##### PROVIDED DATA

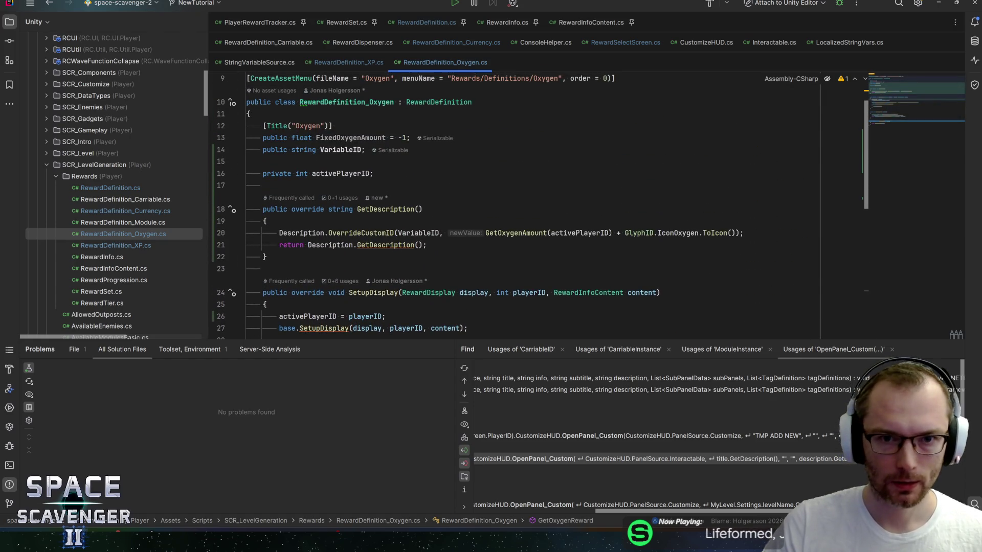
pyautogui.click(461, 246)
pyautogui.press('alt+Tab')
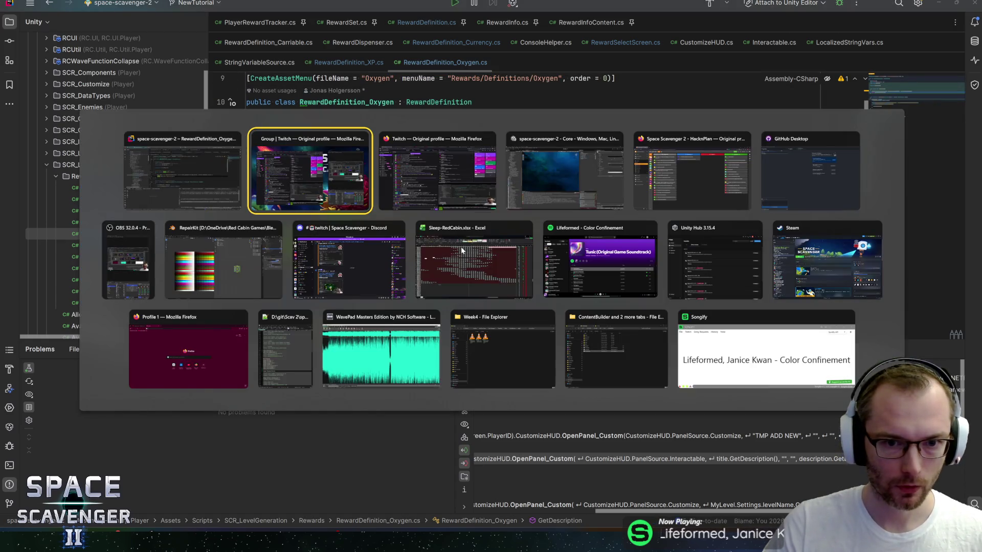
# Step: In Unity, select Tier1_Copper, expand its Title settings and open the Localization Editor
pyautogui.press('Escape')
pyautogui.press('alt+Tab')
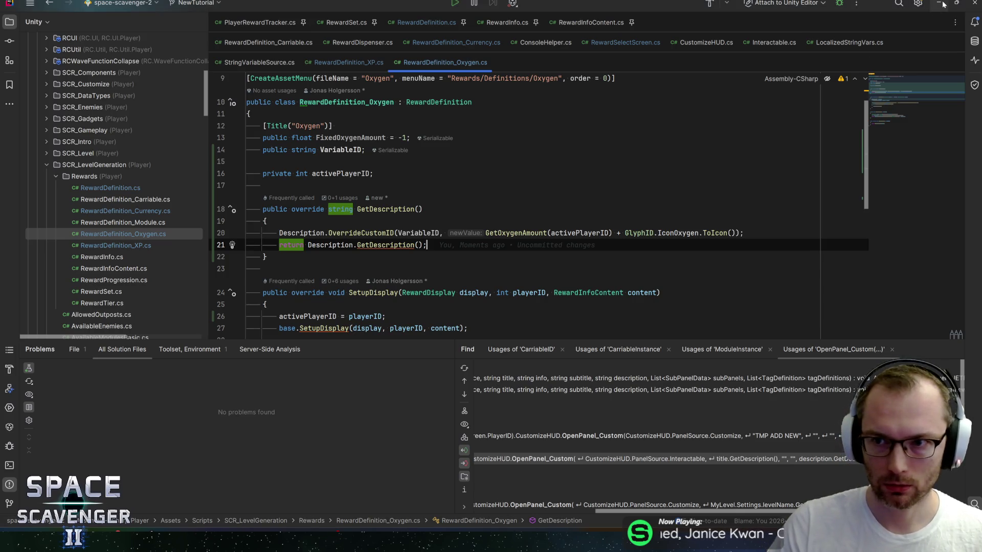
pyautogui.scroll(6, 61, 205)
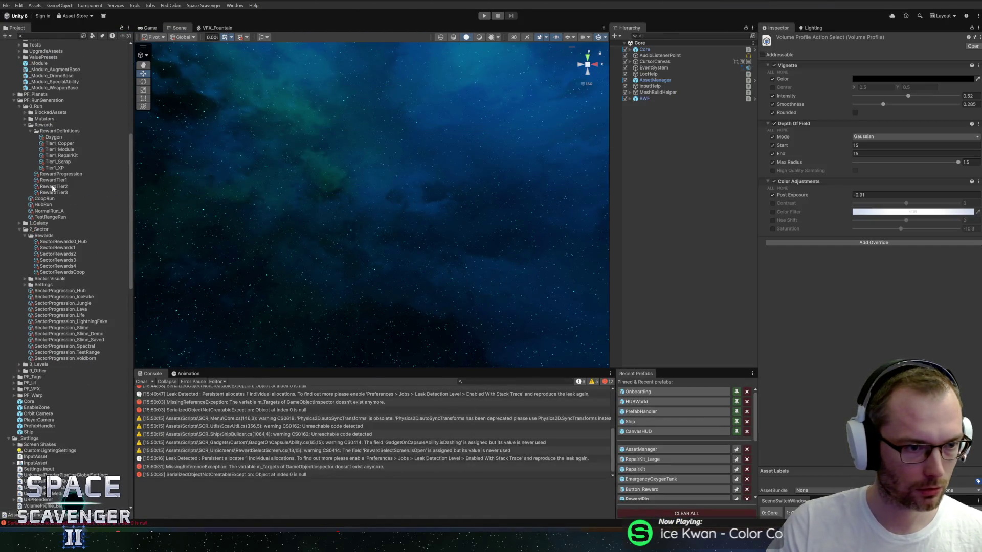
pyautogui.click(57, 189)
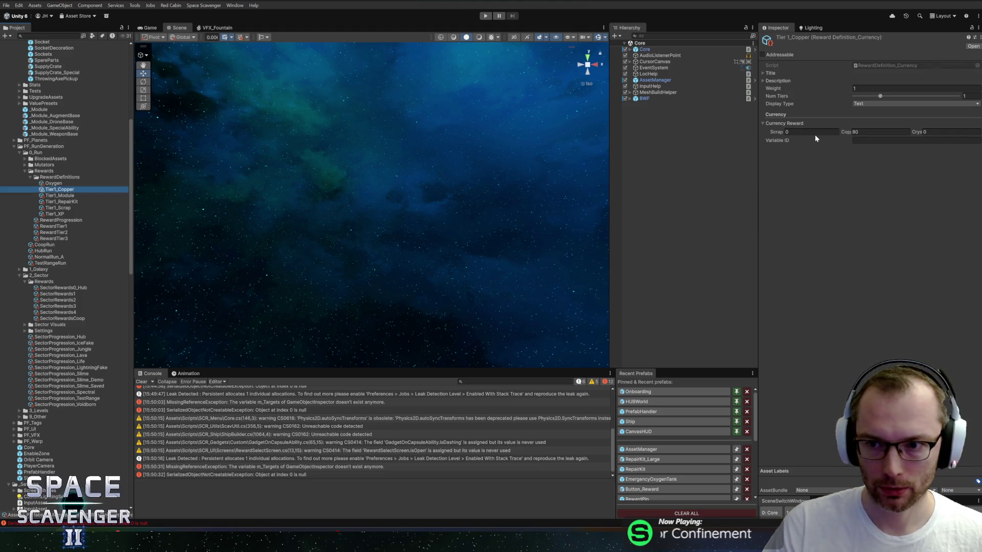
pyautogui.click(768, 73)
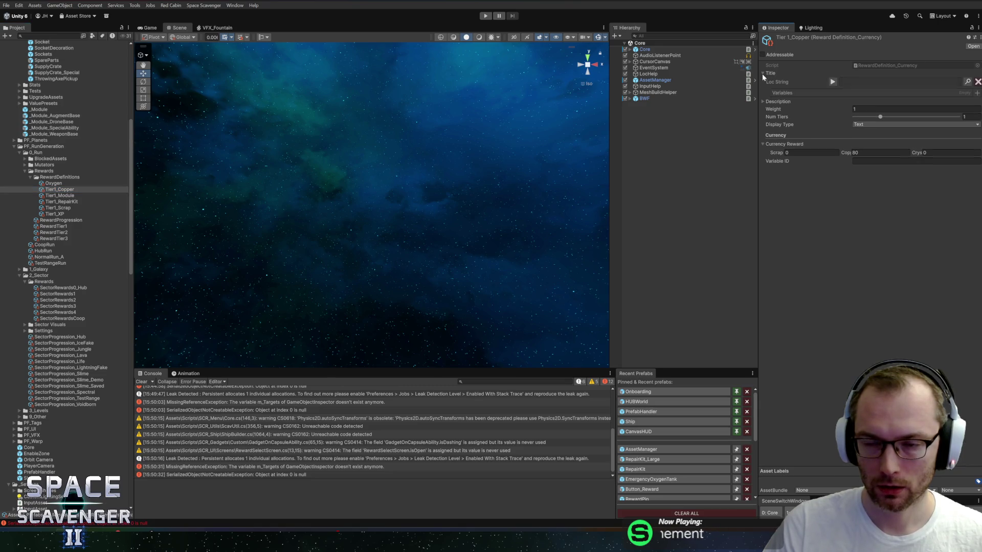
pyautogui.click(967, 82)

##########

Output the records above as they stand, from the first line to the line with "pyautogui.click(768, 73)", inclusive, and exclude the pictures.

pyautogui.click(461, 246)
pyautogui.press('alt+Tab')
# Step: In Unity, select Tier1_Copper, expand its Title settings and open the Localization Editor
pyautogui.press('Escape')
pyautogui.press('alt+Tab')
pyautogui.scroll(6, 61, 205)
pyautogui.click(57, 189)
pyautogui.click(768, 73)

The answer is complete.